Required work - Print the data below exactly, but only the lines from the one containing "Mostrar en el idioma original" down to the one containing "Encuentra y reserva", inclusive.

Records excerpted from a collection -
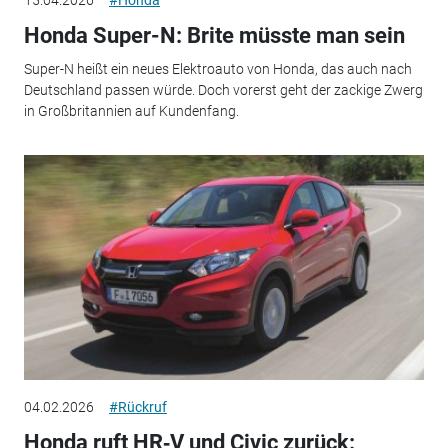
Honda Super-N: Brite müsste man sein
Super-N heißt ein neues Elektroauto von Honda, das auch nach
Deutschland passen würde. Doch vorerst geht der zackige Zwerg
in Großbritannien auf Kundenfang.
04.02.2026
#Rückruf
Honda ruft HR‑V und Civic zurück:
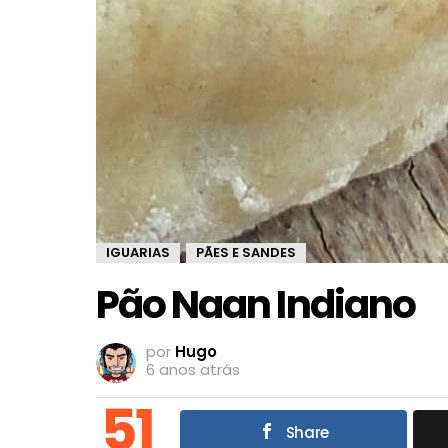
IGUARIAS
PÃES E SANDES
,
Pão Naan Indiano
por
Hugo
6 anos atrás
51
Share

==

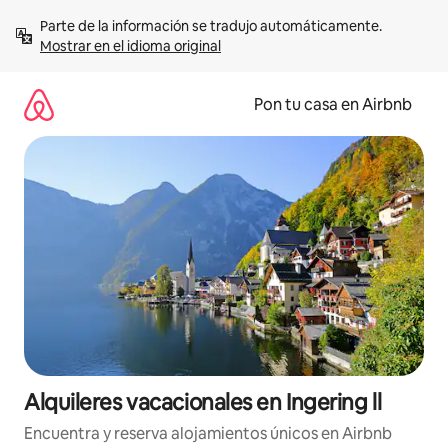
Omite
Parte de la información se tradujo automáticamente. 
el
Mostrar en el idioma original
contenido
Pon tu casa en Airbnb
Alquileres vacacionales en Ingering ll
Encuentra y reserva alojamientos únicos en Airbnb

Response area -
Mostrar en el idioma original
contenido
Pon tu casa en Airbnb
Alquileres vacacionales en Ingering ll
Encuentra y reserva alojamientos únicos en Airbnb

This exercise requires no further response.